In Norman Loftis’s Small Time, the ever-sexy Richard Barboza plays Vince, a young man unable to resist the socio-economic forces that shape his destiny. The message is hammered home time and again: “You gotta be cold in this world to survive”. It’s a war out there and a black man has “gotta do what a black man has gotta to do”.
But there’s a language in many of these films that goes beyond a sub-cultural lingo. It’s the language of violence and desperation, a reflection of a black urban American reality that, in between the occasional burst of glory, bluntly put, sucks. Apart from the stylin’ of the brothas, which is not to be underestimated, and slammin’ soundtracks, the films speak to an experience that is hardly unique to the United States. Perhaps it’s this experience, packaged in an aura of slick, that resonates across continents.
In the booklet that accompanies the Africa Dreaming series, readers are asked “How much of what you see is influenced by music videos, films and TV shows from America?”
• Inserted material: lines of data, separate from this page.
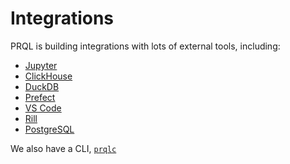 # Integrations

PRQL is building integrations with lots of external tools, including:

- [Jupyter](./jupyter.md)
- [ClickHouse](./clickhouse.md)
- [DuckDB](./duckdb.md)
- [Prefect](./prefect.md)
- [VS Code](./vscode.md)
- [Rill](./rill.md)
- [PostgreSQL](./postgresql.md)

We also have a CLI, [`prqlc`](./prqlc-cli.md)
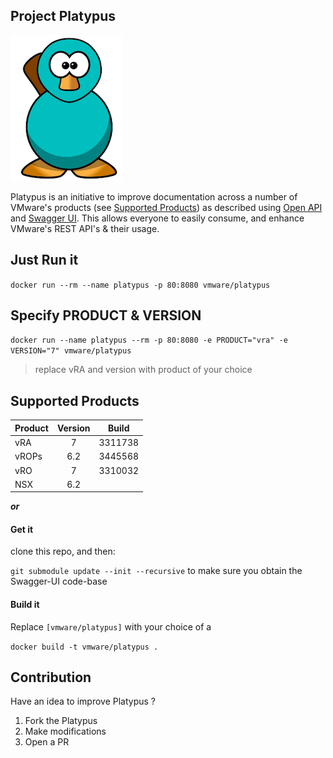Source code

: ## Project Platypus
![](platypus.jpg)

Platypus is an initiative to improve documentation across a number of VMware's products (see [Supported Products](#supported-products)) as described using [Open API](https://openapis.org/) and [Swagger UI](http://swagger.io/swagger-ui/). This allows everyone to easily consume, and enhance VMware's REST API's & their usage.

## Just Run it

`docker run --rm --name platypus -p 80:8080 vmware/platypus`

## Specify PRODUCT & VERSION

`docker run --name platypus --rm -p 80:8080 -e PRODUCT="vra" -e VERSION="7" vmware/platypus`

> replace vRA and version with product of your choice

## Supported Products

| Product       | Version       | Build   |
| ------------- | :---:         | :---:   |
| vRA           | 7             | 3311738 |
| vROPs         | 6.2           | 3445568 |
| vRO           | 7             | 3310032 |
| NSX			| 6.2			| 		  |


_**or**_

#### Get it

clone this repo, and then:

`git submodule update --init --recursive` to make sure you obtain the Swagger-UI code-base

#### Build it

Replace `[vmware/platypus]` with your choice of a

`docker build -t vmware/platypus .`


## Contribution

Have an idea to improve Platypus ?

1. Fork the Platypus
2. Make modifications
3. Open a PR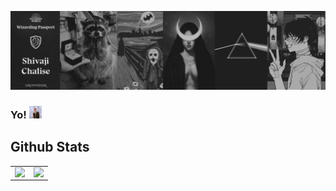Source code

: ![Banner](https://raw.githubusercontent.com/shivajichalise/shivajichalise/main/images/banner.png)

### Yo! ![](https://raw.githubusercontent.com/shivajichalise/shivajichalise/main/images/rick-astley-20.gif)

## Github Stats

<table>
    <tr>
        <td valign="top" width="50%">
            <img src="https://github-readme-stats.vercel.app/api?username=shivajichalise&theme=dark&hide_border=true&include_all_commits=false&count_private=false" align="left" style="width: 100%" />
        </td>
        <td valign="top" width="50%">
            <img src="https://github-readme-streak-stats.herokuapp.com/?user=shivajichalise&theme=dark&hide_border=true" align="left" style="width: 100%" />
        </td>
    </tr>
</table>
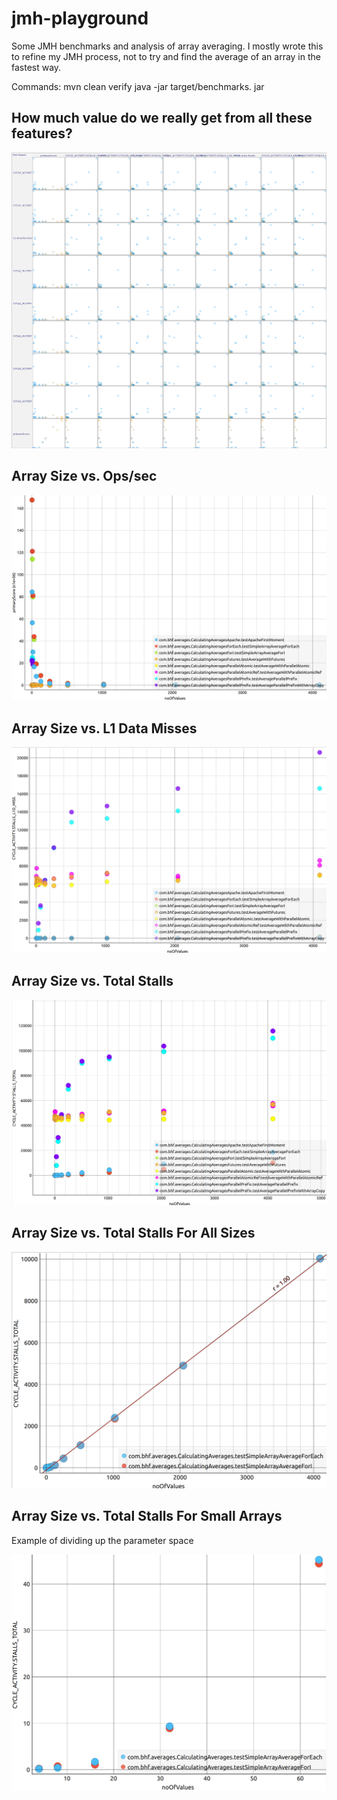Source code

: # jmh-playground

Some JMH benchmarks and analysis of array averaging. I mostly wrote this to refine my JMH process, not to try and find the average of an array in the fastest way. 

Commands:
mvn clean verify
java -jar target/benchmarks. jar

## How much value do we really get from all these features? ##
![](massScatter.png) 

## Array Size vs. Ops/sec ##
![](sizeVsScore.png) 

## Array Size vs. L1 Data Misses ##
![](l1dMiss.png) 

## Array Size vs. Total Stalls ##
![](sizeVsStalls.png) 

## Array Size vs. Total Stalls For All Sizes ##
![](cyclestalls.png) 

## Array Size vs. Total Stalls For Small Arrays ##
Example of dividing up the parameter space

![](cyclestalls-small-size.png) 
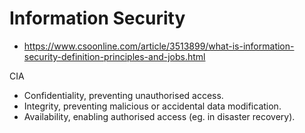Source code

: # Information Security
* https://www.csoonline.com/article/3513899/what-is-information-security-definition-principles-and-jobs.html

CIA
* Confidentiality, preventing unauthorised access.
* Integrity, preventing malicious or accidental data modification.
* Availability, enabling authorised access (eg. in disaster recovery).
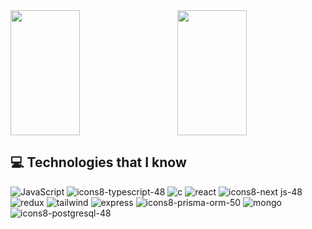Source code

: 

<div style="display: flex; justify-content: space-between;">
  <!-- GitHub Stats -->
  <img width="47%" height="200px" src="https://github-readme-stats.vercel.app/api?username=zibranhasan&hide=contribs,prs&theme=radical" />

  <!-- Most Used Languages -->
  <img width="47%" height="200px" src="https://github-readme-stats.vercel.app/api/top-langs/?username=zibranhasan&layout=compact" />
</div>



 ## :computer: Technologies that I know
![JavaScript](https://github.com/user-attachments/assets/74f25fb7-45ba-4a3e-a84f-e5ec236a9f0e)
![icons8-typescript-48](https://github.com/user-attachments/assets/a634ae58-327f-4acd-a462-3dd8d7c2b7c0)
![c](https://github.com/user-attachments/assets/07ba9ea2-b317-47f9-af60-d27c084d62b3)
![react](https://github.com/user-attachments/assets/a446b6d3-7f7b-42f0-b6bf-fdcef2f30e93)
![icons8-next js-48](https://github.com/user-attachments/assets/b5609a01-6a25-4234-8839-385deb28f949)
![redux](https://github.com/user-attachments/assets/7383f0fb-2744-4c50-bf2a-f2dbd51bd382)
![tailwind](https://github.com/user-attachments/assets/31042684-32ab-4e5b-ab33-48fa0e35f92f)
![express](https://github.com/user-attachments/assets/cd5affc8-a52e-4f0c-9dee-cb21129d7c57)
![icons8-prisma-orm-50](https://github.com/user-attachments/assets/314ce0ed-9987-40e0-b34b-6d134c69d8e6)
![mongo](https://github.com/user-attachments/assets/f9cb272e-ad36-4d7c-9d27-480fe8459993)
![icons8-postgresql-48](https://github.com/user-attachments/assets/884543ca-490f-456a-94fe-6b42da31ef54)















 
<!--
**zibranha![1174949_js_react js_logo_react_react native_icon](https://github.com/user-attachments/assets/a1e1ea0e-38eb-441f-a057-bf23aeb6ff31)
san![Uploading 1174949_js_react js_logo_react_react native_icon.svg…]()
/zibranhasan** is a ✨ _special_ ✨ repository because its `README.md` (this file) appears on your GitHub profile.

Here are some ideas to get you started:

- 🔭 I’m currently working on ...
- 🌱 I’m currently learning ...
- 👯 I’m looking to collaborate on ...
- 🤔 I’m looking for help with ...
- 💬 Ask me about ...
- 📫 How to reach me: ...
- 😄 Pronouns: ...
- ⚡ Fun fact: ...
-->
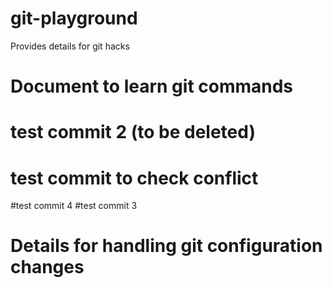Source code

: # git-playground
Provides details for git hacks
# Document to learn git commands

# test commit 2 (to be deleted)
# test commit to check conflict

#test commit 4
#test commit 3
# Details for handling git configuration changes
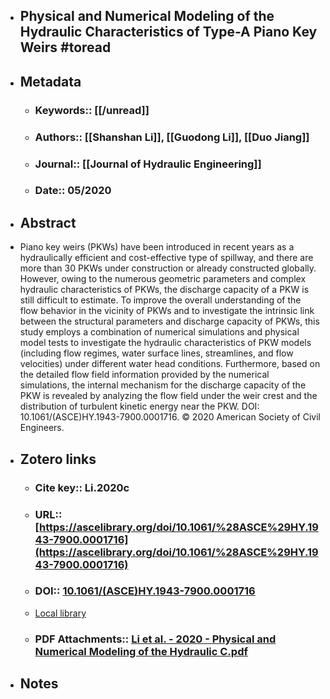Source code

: - ## Physical and Numerical Modeling of the Hydraulic Characteristics of Type-A Piano Key Weirs  #toread

- ## Metadata

  * ### Keywords:: [[/unread]]

  * ### Authors:: [[Shanshan Li]], [[Guodong Li]], [[Duo Jiang]]

  * ### Journal:: [[Journal of Hydraulic Engineering]]

  

  * ### Date:: 05/2020

- ## Abstract

 * Piano key weirs (PKWs) have been introduced in recent years as a hydraulically efficient and cost-effective type of spillway, and there are more than 30 PKWs under construction or already constructed globally. However, owing to the numerous geometric parameters and complex hydraulic characteristics of PKWs, the discharge capacity of a PKW is still difficult to estimate. To improve the overall understanding of the flow behavior in the vicinity of PKWs and to investigate the intrinsic link between the structural parameters and discharge capacity of PKWs, this study employs a combination of numerical simulations and physical model tests to investigate the hydraulic characteristics of PKW models (including flow regimes, water surface lines, streamlines, and flow velocities) under different water head conditions. Furthermore, based on the detailed flow field information provided by the numerical simulations, the internal mechanism for the discharge capacity of the PKW is revealed by analyzing the flow field under the weir crest and the distribution of turbulent kinetic energy near the PKW. DOI: 10.1061/(ASCE)HY.1943-7900.0001716. © 2020 American Society of Civil Engineers.


- ## Zotero links

  * ### Cite key:: Li.2020c

  * ### URL:: [https://ascelibrary.org/doi/10.1061/%28ASCE%29HY.1943-7900.0001716](https://ascelibrary.org/doi/10.1061/%28ASCE%29HY.1943-7900.0001716)

  * ### DOI:: [10.1061/(ASCE)HY.1943-7900.0001716](https://doi.org/10.1061/(ASCE)HY.1943-7900.0001716)

  * [Local library](zotero://select/items/1_P29K73KM)

  * ### PDF Attachments:: [Li et al. - 2020 - Physical and Numerical Modeling of the Hydraulic C.pdf](zotero://open-pdf/library/items/4XNFVLE5)

  
- ## Notes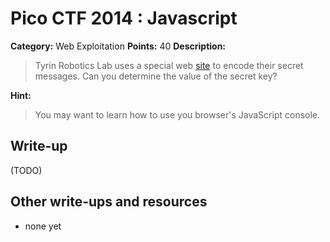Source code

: # Pico CTF 2014 : Javascript

**Category:** Web Exploitation
**Points:** 40
**Description:**

>Tyrin Robotics Lab uses a special web [site](https://picoctf.com/api/autogen/serve/index.html?static=false&pid=b1d725db54a1fb027ea6bbd78f9a7d0b) to encode their secret messages. Can you determine the value of the secret key?

**Hint:**
>You may want to learn how to use you browser's JavaScript console.

## Write-up

(TODO)

## Other write-ups and resources

* none yet
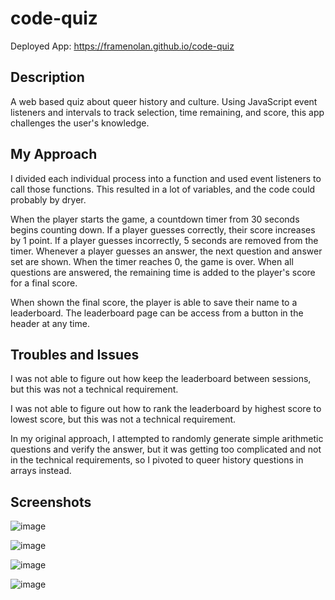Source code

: # code-quiz

Deployed App: https://framenolan.github.io/code-quiz

## Description

A web based quiz about queer history and culture. Using JavaScript event listeners and intervals to track selection, time remaining, and score, this app challenges the user's knowledge.

## My Approach

I divided each individual process into a function and used event listeners to call those functions. This resulted in a lot of variables, and the code could probably by dryer.

When the player starts the game, a countdown timer from 30 seconds begins counting down. If a player guesses correctly, their score increases by 1 point. If a player guesses incorrectly, 5 seconds are removed from the timer. Whenever a player guesses an answer, the next question and answer set are shown. When the timer reaches 0, the game is over. When all questions are answered, the remaining time is added to the player's score for a final score.

When shown the final score, the player is able to save their name to a leaderboard. The leaderboard page can be access from a button in the header at any time.

## Troubles and Issues

I was not able to figure out how keep the leaderboard between sessions, but this was not a technical requirement.

I was not able to figure out how to rank the leaderboard by highest score to lowest score, but this was not a technical requirement.

In my original approach, I attempted to randomly generate simple arithmetic questions and verify the answer, but it was getting too complicated and not in the technical requirements, so I pivoted to queer history questions in arrays instead.

## Screenshots
![image](https://user-images.githubusercontent.com/101062909/161665495-15577013-f9f8-4bb9-949c-f1a151148321.png)

![image](https://user-images.githubusercontent.com/101062909/161665522-e63849ef-9b5b-487c-a4c5-3a595c263c8f.png)

![image](https://user-images.githubusercontent.com/101062909/161665559-97def15e-b352-40e5-987f-edc01f031f9c.png)

![image](https://user-images.githubusercontent.com/101062909/161665589-0f6cfc9f-eb5c-4af4-8fe1-50a3784cff5d.png)

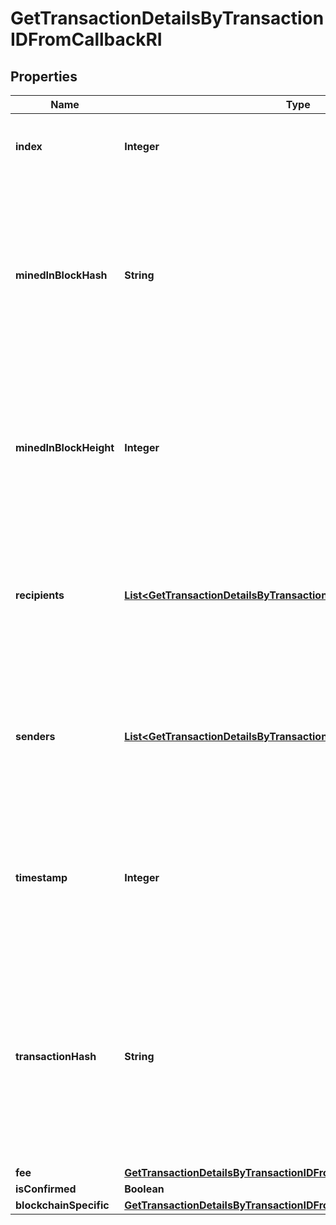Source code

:

# GetTransactionDetailsByTransactionIDFromCallbackRI


## Properties

| Name | Type | Description | Notes |
|------------ | ------------- | ------------- | -------------|
|**index** | **Integer** | Represents the index position of the transaction in the specific block. |  |
|**minedInBlockHash** | **String** | Represents the hash of the block where this transaction was mined/confirmed for first time. The hash is defined as a cryptographic digital fingerprint made by hashing the block header twice through the SHA256 algorithm. |  |
|**minedInBlockHeight** | **Integer** | Represents the hight of the block where this transaction was mined/confirmed for first time. The height is defined as the number of blocks in the blockchain preceding this specific block. |  |
|**recipients** | [**List&lt;GetTransactionDetailsByTransactionIDFromCallbackRIRecipients&gt;**](GetTransactionDetailsByTransactionIDFromCallbackRIRecipients.md) | Represents a list of recipient addresses with the respective amounts. In account-based protocols like Ethereum there is only one address in this list. |  |
|**senders** | [**List&lt;GetTransactionDetailsByTransactionIDFromCallbackRISenders&gt;**](GetTransactionDetailsByTransactionIDFromCallbackRISenders.md) | Represents a list of sender addresses with the respective amounts. In account-based protocols like Ethereum there is only one address in this list. |  |
|**timestamp** | **Integer** | Defines the exact date/time in Unix Timestamp when this transaction was mined, confirmed or first seen in Mempool, if it is unconfirmed. |  |
|**transactionHash** | **String** | Represents the same as transactionId for account-based protocols like Ethereum, while it could be different in UTXO-based protocols like Bitcoin. E.g., in UTXO-based protocols hash is different from transactionId for SegWit transactions. |  |
|**fee** | [**GetTransactionDetailsByTransactionIDFromCallbackRIFee**](GetTransactionDetailsByTransactionIDFromCallbackRIFee.md) |  |  |
|**isConfirmed** | **Boolean** |  |  |
|**blockchainSpecific** | [**GetTransactionDetailsByTransactionIDFromCallbackRIBS**](GetTransactionDetailsByTransactionIDFromCallbackRIBS.md) |  |  |



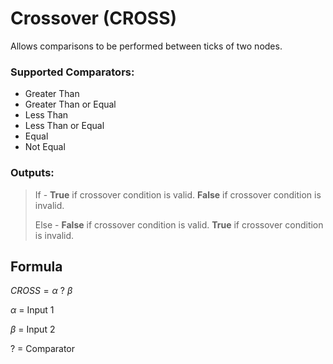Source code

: # Crossover (CROSS)

Allows comparisons to be performed between ticks of two nodes.

### Supported Comparators:

* Greater Than
* Greater Than or Equal
* Less Than
* Less Than or Equal
* Equal
* Not Equal

### Outputs:
> If - __True__ if crossover condition is valid. __False__ if crossover condition is invalid.
>
> Else - __False__ if crossover condition is valid. __True__ if crossover condition is invalid.


## Formula

$CROSS = \alpha \ ? \ \beta$

$\alpha$ = Input 1

$\beta$ = Input 2

$?$ = Comparator

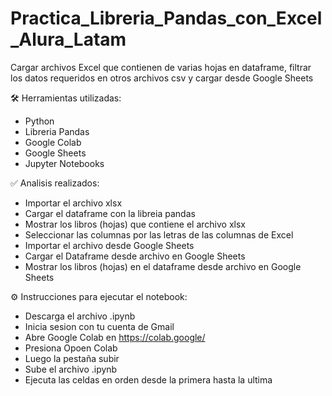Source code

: # Practica_Libreria_Pandas_con_Excel_Alura_Latam

Cargar archivos Excel que contienen de varias hojas en dataframe, filtrar los datos requeridos en otros archivos csv y cargar desde Google Sheets

🛠️ Herramientas utilizadas:

- Python
- Libreria Pandas
- Google Colab
- Google Sheets
- Jupyter Notebooks

✅ Analisis realizados:

- Importar el archivo xlsx
- Cargar el dataframe con la libreia pandas
- Mostrar los libros (hojas) que contiene el archivo xlsx
- Seleccionar las columnas por las letras de las columnas de Excel
- Importar el archivo desde Google Sheets
- Cargar el Dataframe desde archivo en Google Sheets
- Mostrar los libros (hojas) en el dataframe desde archivo en Google Sheets

⚙️ Instrucciones para ejecutar el notebook:

- Descarga el archivo .ipynb
- Inicia sesion con tu cuenta de Gmail
- Abre Google Colab en https://colab.google/
- Presiona Opoen Colab
- Luego la pestaña subir
- Sube el archivo .ipynb
- Ejecuta las celdas en orden desde la primera hasta la ultima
Subsequently, we are told: “Through the sensational audio-video stimulus of Hollywood, South Africans are becoming consumers of American images and the products these images sell.”
There is a phrase I like, coined by theorist Arjun Appadurai, to describe much of what is happening in the so-called “global village”: he calls it “nostalgia without memory”.
On the other end of the spectrum the Xenon catalogue is a collection of nostalgia. The general crappiness of the movies is excused for the world that they recall – a world of political radicalness. Of black panthers and black consciousness, of a gangsta morality but a morality nevertheless, of a pointed rebellion, of funky hair and outfits, of fly tunes. Of baaad asssses that are pitted against “the Man”, and who win.
It’s style nostalgia as much as anything, and falls too into our hunger for pre-millennial retro-chic. These days, anything that was once cool is hip again.
The problem is, of course, that the memories all these young black South African men are seeking to recapture don’t belong to them. Not literally. But perhaps there is something to be said for collective memory, and the enduring cool dude who, at the end of the day, won’t let the system pin him down.